The residual connections are load-bearing. Remove them and the model barely trains. They let gradients flow directly from the loss back to early layers without being squashed through nonlinearities. Pre-norm makes this even more stable.
Tokenization determines the difficulty. The same model architecture struggles more with char-level than BPE, because the effective task is harder. Char-level has to simultaneously learn spelling, word boundaries, syntax, and style. BPE gets word boundaries for free and most spelling for free. The model can focus on higher-level patterns. BPE trained in less than half the time and produced better output.
Small models memorise fast. With 4.8M parameters and 1.9M characters, the model starts overfitting after one epoch. Validation loss bottoms out at epoch 1 and climbs from there while training loss keeps falling. More data would help more than any architectural trick.

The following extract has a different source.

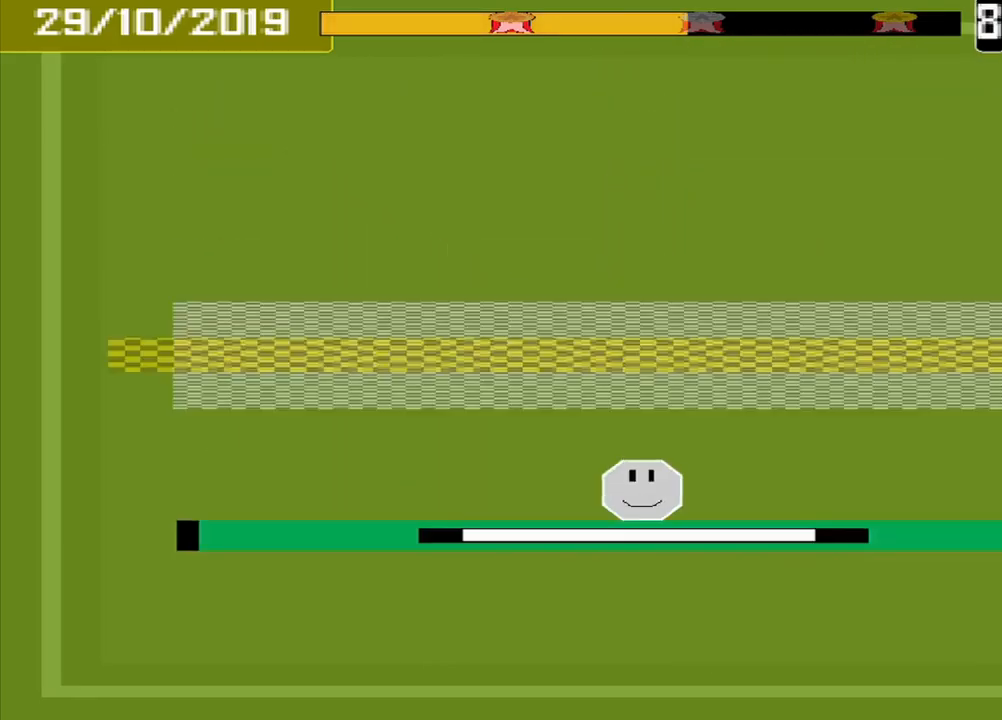
{"buttons": ["CROSS"], "events": [[417, "CROSS", "down"]]}
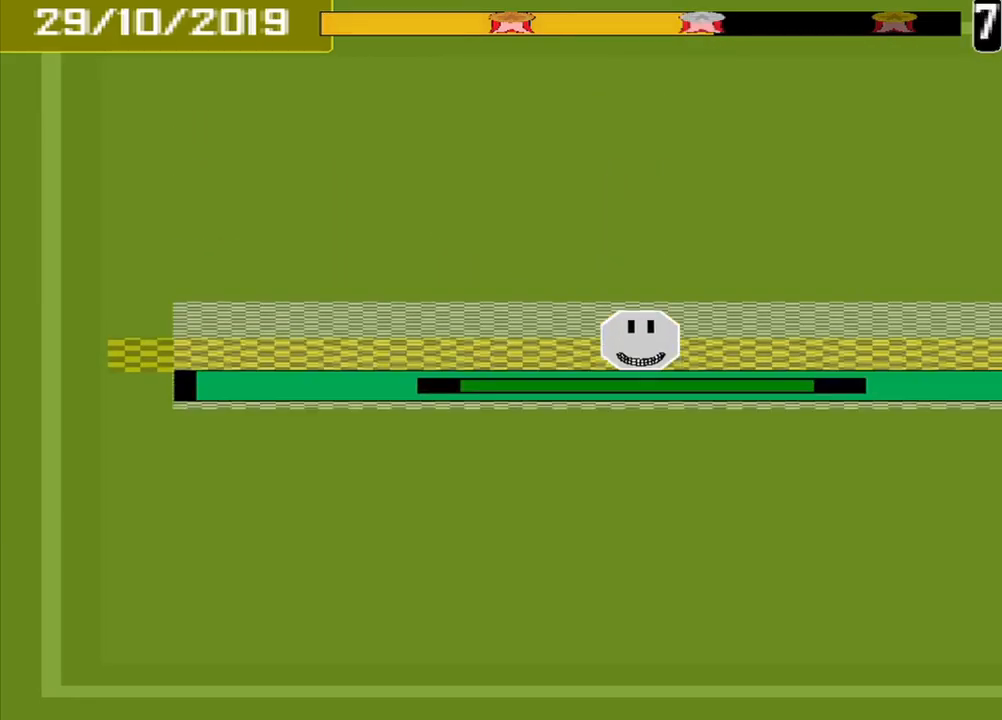
{"buttons": [], "events": [[84, "CROSS", "up"]]}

The gap between “works” and “good” is enormous. This model produces text that has the shape and feel of Poe but falls apart on close reading. Going from here to GPT-2 quality requires 25x more parameters. Going from there to GPT-4 quality requires more than just scaling up the same architecture.
The code
Everything is at github.com/danieljohnmorris/tiny-poe-llm. Five files, no dependencies beyond PyTorch. You can train it on a laptop in a few hours.
# Scrape Poe's complete works
python scrape.py
# Train with char-level tokenizer
python train.py --tokenizer char --epochs 5
# Train with BPE tokenizer
python train.py --tokenizer bpe --bpe-vocab-size 512 --epochs 5
# Generate text from a trained model
python generate.py --prompt "Once upon a midnight dreary"
A few hours of debugging your own broken attention masks teaches more about transformers than a week of tutorials.